Старик в восторге сжал его руку.
— Ты прав, Микеланджело! Божественный Кверча! Я хорошо знал Якопо, он часто бывал у меня: это был великий художник, и оттого-то после его смерти здесь особенно чувствовалась пустота…
— Но у вас был здесь Никколо Пульо…
Лицо старика болезненно сморщилось.
— Году нет, как умер дорогой мой Никколо Антонио, я держал его руки в час кончины, и дело его осталось неконченым. В Болонье ваятели скоро умирают… Но ты нет, ты нет, Микеланджело! — поспешно прибавил он, словно успокаивая. — Ты останешься очень надолго среди нас…

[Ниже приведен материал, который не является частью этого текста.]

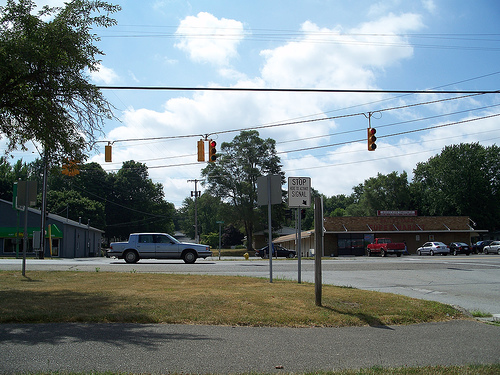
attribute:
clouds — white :
[83, 12, 445, 185]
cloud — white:
[170, 10, 242, 72]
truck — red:
[365, 240, 405, 258]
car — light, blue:
[84, 232, 244, 289]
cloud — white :
[173, 12, 248, 65]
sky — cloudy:
[110, 9, 477, 140]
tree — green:
[0, 1, 127, 177]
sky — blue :
[97, 17, 178, 82]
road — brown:
[266, 257, 371, 271]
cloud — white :
[166, 11, 251, 65]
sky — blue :
[119, 42, 172, 74]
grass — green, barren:
[1, 266, 479, 326]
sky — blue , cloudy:
[2, 4, 498, 215]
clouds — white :
[302, 120, 499, 186]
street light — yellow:
[365, 127, 376, 153]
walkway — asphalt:
[7, 316, 498, 368]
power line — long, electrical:
[102, 22, 499, 41]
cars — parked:
[151, 166, 498, 292]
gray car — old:
[106, 231, 213, 263]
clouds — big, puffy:
[174, 11, 422, 140]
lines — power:
[0, 7, 495, 172]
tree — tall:
[106, 162, 166, 235]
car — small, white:
[105, 232, 212, 263]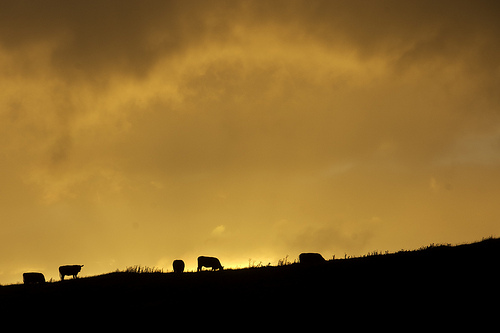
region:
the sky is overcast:
[1, 28, 465, 243]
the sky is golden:
[2, 30, 477, 224]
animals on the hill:
[147, 237, 346, 269]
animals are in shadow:
[13, 226, 355, 289]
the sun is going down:
[162, 240, 290, 290]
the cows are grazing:
[123, 232, 340, 276]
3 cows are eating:
[152, 239, 343, 299]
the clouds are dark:
[30, 10, 439, 140]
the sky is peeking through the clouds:
[388, 112, 493, 196]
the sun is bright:
[228, 242, 278, 270]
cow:
[55, 253, 96, 287]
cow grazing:
[197, 250, 225, 276]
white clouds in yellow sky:
[23, 44, 67, 101]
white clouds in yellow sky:
[231, 169, 275, 200]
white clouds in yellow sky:
[333, 117, 391, 185]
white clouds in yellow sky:
[138, 112, 220, 185]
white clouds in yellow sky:
[252, 66, 358, 159]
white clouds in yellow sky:
[125, 190, 178, 215]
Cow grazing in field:
[196, 253, 221, 268]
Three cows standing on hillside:
[56, 250, 322, 275]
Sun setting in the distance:
[157, 255, 283, 270]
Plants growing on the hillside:
[245, 255, 290, 266]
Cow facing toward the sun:
[170, 256, 180, 267]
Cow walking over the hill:
[296, 251, 321, 261]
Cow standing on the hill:
[57, 263, 87, 278]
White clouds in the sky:
[24, 170, 104, 209]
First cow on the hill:
[297, 251, 325, 264]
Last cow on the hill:
[21, 270, 43, 282]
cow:
[53, 260, 81, 279]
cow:
[299, 238, 329, 264]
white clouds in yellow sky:
[21, 17, 73, 67]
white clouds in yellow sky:
[121, 20, 168, 70]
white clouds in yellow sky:
[75, 112, 170, 172]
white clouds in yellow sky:
[278, 58, 328, 111]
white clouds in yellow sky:
[378, 41, 419, 102]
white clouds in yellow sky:
[294, 136, 338, 172]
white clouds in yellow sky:
[364, 189, 410, 211]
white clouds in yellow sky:
[32, 174, 95, 204]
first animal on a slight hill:
[296, 247, 326, 263]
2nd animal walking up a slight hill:
[197, 252, 224, 274]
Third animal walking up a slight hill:
[171, 258, 186, 272]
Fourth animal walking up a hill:
[53, 262, 85, 283]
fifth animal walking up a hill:
[18, 269, 50, 286]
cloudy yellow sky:
[3, 3, 498, 288]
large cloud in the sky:
[6, 2, 498, 183]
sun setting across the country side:
[191, 262, 288, 270]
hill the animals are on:
[1, 232, 493, 331]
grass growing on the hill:
[343, 254, 386, 261]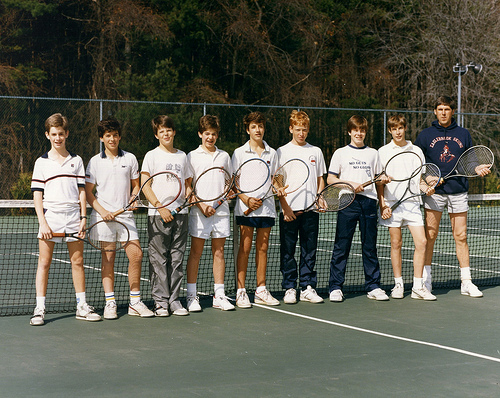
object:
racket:
[51, 220, 129, 252]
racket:
[160, 166, 232, 223]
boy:
[188, 114, 237, 313]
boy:
[277, 109, 328, 303]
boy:
[326, 115, 393, 301]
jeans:
[279, 210, 320, 290]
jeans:
[328, 194, 381, 292]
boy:
[30, 112, 102, 326]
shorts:
[36, 209, 81, 243]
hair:
[434, 96, 456, 110]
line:
[30, 252, 500, 362]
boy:
[231, 112, 290, 308]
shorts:
[188, 215, 230, 239]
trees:
[2, 3, 495, 196]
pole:
[99, 100, 102, 153]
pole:
[203, 105, 206, 116]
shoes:
[169, 300, 188, 315]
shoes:
[103, 302, 118, 319]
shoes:
[153, 302, 170, 316]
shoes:
[128, 301, 155, 318]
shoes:
[212, 296, 235, 311]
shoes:
[187, 296, 202, 312]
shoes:
[283, 288, 298, 304]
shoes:
[235, 291, 251, 309]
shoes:
[254, 289, 280, 306]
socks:
[105, 292, 116, 304]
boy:
[377, 114, 437, 300]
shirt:
[376, 139, 427, 202]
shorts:
[235, 216, 275, 228]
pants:
[147, 214, 188, 314]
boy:
[141, 115, 197, 316]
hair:
[289, 110, 310, 126]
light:
[473, 64, 483, 75]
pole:
[383, 111, 386, 146]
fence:
[0, 95, 498, 199]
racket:
[113, 171, 181, 216]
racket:
[440, 145, 494, 183]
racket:
[244, 158, 310, 216]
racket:
[295, 181, 357, 216]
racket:
[361, 151, 423, 188]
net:
[0, 193, 499, 317]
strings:
[2, 206, 499, 315]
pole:
[457, 71, 462, 127]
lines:
[316, 248, 500, 274]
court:
[0, 212, 499, 397]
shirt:
[30, 150, 86, 213]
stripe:
[31, 174, 86, 184]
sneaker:
[411, 286, 437, 300]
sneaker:
[461, 283, 484, 298]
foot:
[30, 308, 47, 326]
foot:
[76, 308, 102, 321]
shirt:
[231, 140, 279, 219]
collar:
[244, 140, 271, 153]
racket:
[382, 163, 442, 220]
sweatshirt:
[414, 117, 480, 194]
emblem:
[439, 142, 456, 163]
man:
[415, 96, 492, 298]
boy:
[85, 118, 156, 320]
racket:
[204, 158, 270, 218]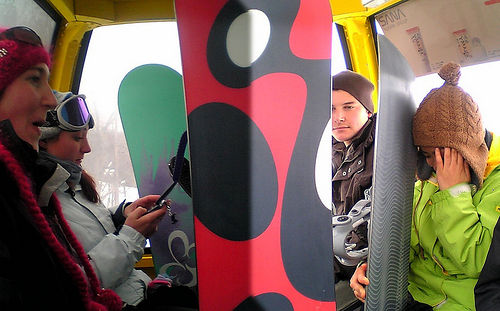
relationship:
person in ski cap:
[385, 87, 497, 307] [407, 58, 489, 190]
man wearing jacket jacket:
[330, 68, 379, 283] [326, 112, 375, 249]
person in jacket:
[385, 61, 500, 295] [388, 156, 498, 309]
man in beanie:
[330, 68, 379, 283] [330, 69, 377, 111]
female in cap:
[0, 24, 126, 310] [0, 22, 51, 69]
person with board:
[385, 61, 500, 295] [360, 33, 418, 310]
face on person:
[336, 64, 389, 160] [385, 61, 500, 295]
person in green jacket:
[385, 61, 500, 295] [407, 161, 500, 311]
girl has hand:
[37, 83, 201, 310] [127, 200, 169, 235]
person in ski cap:
[385, 61, 500, 295] [407, 58, 489, 190]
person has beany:
[385, 61, 500, 295] [409, 57, 490, 182]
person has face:
[385, 61, 500, 295] [419, 143, 464, 173]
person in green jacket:
[385, 61, 500, 295] [407, 171, 499, 301]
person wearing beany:
[385, 61, 500, 295] [409, 57, 490, 182]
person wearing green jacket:
[385, 61, 500, 295] [407, 161, 500, 311]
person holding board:
[385, 61, 500, 295] [344, 51, 406, 293]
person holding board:
[385, 61, 500, 295] [360, 33, 418, 310]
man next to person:
[330, 68, 379, 283] [385, 61, 500, 295]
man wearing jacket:
[330, 68, 379, 283] [328, 120, 378, 267]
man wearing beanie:
[330, 68, 379, 283] [302, 60, 390, 110]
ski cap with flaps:
[407, 58, 484, 190] [452, 135, 491, 185]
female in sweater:
[0, 24, 126, 310] [3, 147, 128, 306]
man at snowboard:
[330, 68, 375, 222] [176, 0, 336, 309]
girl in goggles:
[37, 83, 201, 310] [36, 92, 99, 141]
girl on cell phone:
[37, 79, 180, 309] [137, 181, 179, 217]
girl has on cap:
[37, 83, 201, 310] [0, 22, 51, 94]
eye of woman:
[23, 70, 51, 92] [269, 59, 441, 283]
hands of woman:
[114, 188, 179, 236] [41, 94, 171, 295]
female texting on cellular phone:
[0, 21, 96, 306] [145, 179, 182, 216]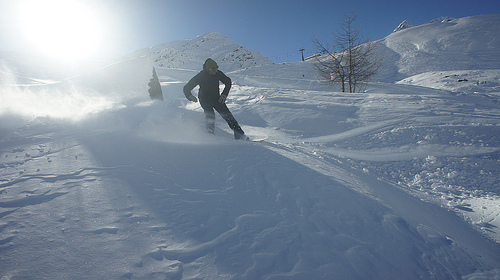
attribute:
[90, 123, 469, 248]
snow — white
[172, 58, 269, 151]
man — snowboarding, white, boarding, skiing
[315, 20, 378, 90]
trees — bare, dead, brown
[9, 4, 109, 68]
sun — yellow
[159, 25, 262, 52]
mountain — white, tall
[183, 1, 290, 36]
sky — blue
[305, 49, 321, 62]
building — red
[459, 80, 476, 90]
rocks — black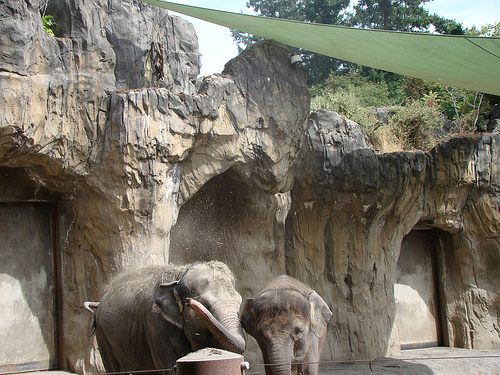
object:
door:
[393, 226, 444, 350]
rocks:
[142, 105, 183, 138]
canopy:
[136, 0, 500, 98]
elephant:
[83, 260, 248, 374]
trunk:
[183, 297, 248, 355]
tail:
[83, 302, 101, 316]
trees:
[340, 0, 463, 37]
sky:
[445, 2, 482, 16]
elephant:
[240, 274, 334, 375]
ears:
[307, 290, 333, 338]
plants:
[360, 105, 422, 155]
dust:
[165, 275, 194, 304]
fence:
[86, 346, 500, 374]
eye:
[291, 325, 304, 338]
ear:
[151, 279, 184, 330]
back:
[96, 261, 191, 302]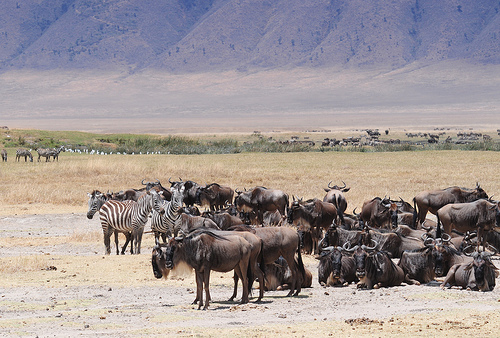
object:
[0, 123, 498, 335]
field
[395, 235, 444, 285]
wildebeest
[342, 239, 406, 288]
wildebeest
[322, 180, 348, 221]
wildebeest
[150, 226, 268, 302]
animal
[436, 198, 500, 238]
animal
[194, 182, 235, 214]
wildebeast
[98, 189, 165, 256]
zebras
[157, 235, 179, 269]
head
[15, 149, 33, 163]
animals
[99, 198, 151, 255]
body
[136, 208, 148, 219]
stripes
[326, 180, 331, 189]
horns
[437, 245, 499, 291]
wildebeast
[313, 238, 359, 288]
wildebeest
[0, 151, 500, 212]
grass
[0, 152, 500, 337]
ground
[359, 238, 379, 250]
horns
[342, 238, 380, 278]
head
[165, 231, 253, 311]
animals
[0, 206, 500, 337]
dirt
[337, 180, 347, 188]
horn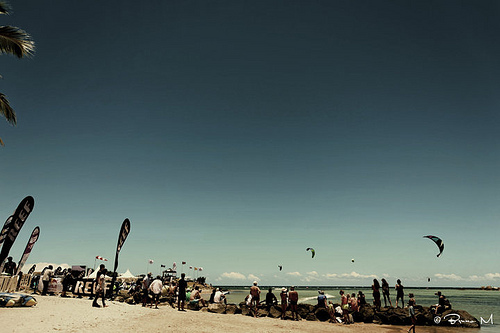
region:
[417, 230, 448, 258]
black and white kite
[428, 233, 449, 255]
kite flying in the air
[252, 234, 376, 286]
kites flying in the air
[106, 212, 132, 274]
white and black flags on ground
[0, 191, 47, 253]
white and black markers on ground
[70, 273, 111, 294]
black and white sign on ground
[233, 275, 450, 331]
group of people on the beach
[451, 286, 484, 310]
ocean water in background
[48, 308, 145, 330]
white sand on the beach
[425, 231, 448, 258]
black and white kite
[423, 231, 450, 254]
black kite in the air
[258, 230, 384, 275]
kites flying in the air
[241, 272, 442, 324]
people standing on the beach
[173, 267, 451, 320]
people spectating the event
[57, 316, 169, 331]
white sand on the beach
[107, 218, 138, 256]
black and white flag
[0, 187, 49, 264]
black and white flags on beach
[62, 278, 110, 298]
black sign on wall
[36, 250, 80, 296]
people leaning on fence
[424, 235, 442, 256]
kite in the air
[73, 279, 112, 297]
an advertisement poster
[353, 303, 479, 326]
large rock by the water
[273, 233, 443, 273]
kites in the air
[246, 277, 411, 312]
people watching the kites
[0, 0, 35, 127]
palm tree branches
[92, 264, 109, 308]
people walking on the beach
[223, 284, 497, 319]
ocean water is calm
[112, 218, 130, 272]
brand flag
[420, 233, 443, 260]
a parasail flying in the air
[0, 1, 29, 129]
the right edge of a palm tree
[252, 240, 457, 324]
a crowd of people on the beach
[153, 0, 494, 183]
a dark blue sky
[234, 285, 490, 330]
a sandy beach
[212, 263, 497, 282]
a strip of low flying clouds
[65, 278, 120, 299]
a large sign with white text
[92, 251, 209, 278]
a group of distant flags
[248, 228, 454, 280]
a sky full of sails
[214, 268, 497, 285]
Clouds on the horizon.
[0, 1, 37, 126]
The tips of palm tree fronds.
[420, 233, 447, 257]
A kite above a body of water.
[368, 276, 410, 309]
People standing on large rocks.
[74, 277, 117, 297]
An advertising sign.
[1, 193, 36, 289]
A wind resistant sign that says "REEF".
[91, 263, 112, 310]
Two people walking on the beach.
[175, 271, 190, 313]
A man standing on the beach watching kites fly.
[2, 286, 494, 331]
A sandy beach.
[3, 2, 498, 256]
A cloudless blue sky.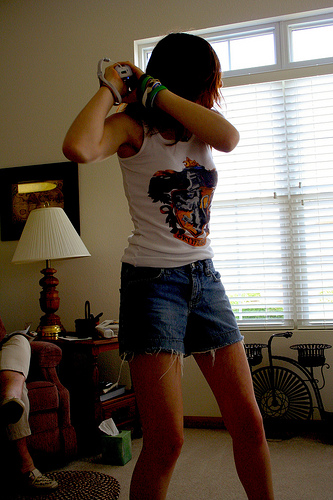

Сперва послышались шаги, потом появилась тень, но шагов тени не было слышно, а прервал их беседу человек. Лоренцо Коста вернулся — в одежде, пропитавшейся сыростью, и с взглядом, в котором любопытство было смешано с досадой. Видя волненье старика, бледный румянец его сухих щек и возбужденный взгляд, он с тем большим вниманием посмотрел на юношу, который сделал легкий поклон. Альдовранди взял обе руки того и другого, соединил их и, не в силах превозмочь своего волнения, сказал:
— Если б дочь Юпитера, дева Минерва, если б Аполлон были свидетелями этой минуты! Посмотри, Коста, какого узника я освободил! Знаешь, чью руку ты жмешь? Это — Микеланджело Буонарроти, флорентиец, только что приехал из Венеции, чтоб украсить Болонью своими бессмертными твореньями! Тот самый, которого бесценный Лоренцо Маньифико любил больше, чем всех других художников! Это — Микеланджело Флорентинус, покинувший неблагодарную родину, чтобы отныне посвящать дары своего божественного духа Болонье. А ты, Микеланджело, знай, что держишь руку знаменитейшего феррарского живописца Лоренцо Косты, который создал нам здесь чудеса искусства. Это — Коста, artifex egregius praeclarus, omni laude pictor dignissimus[66]. А теперь, друзья, уйдемте отсюда, забудем про эти места. Знай, что с этой минуты Микеланджело — мой гость. Проводи нас, а завтра утром приходи и покажи ему Болонью, — все, что у нас тут самого прекрасного!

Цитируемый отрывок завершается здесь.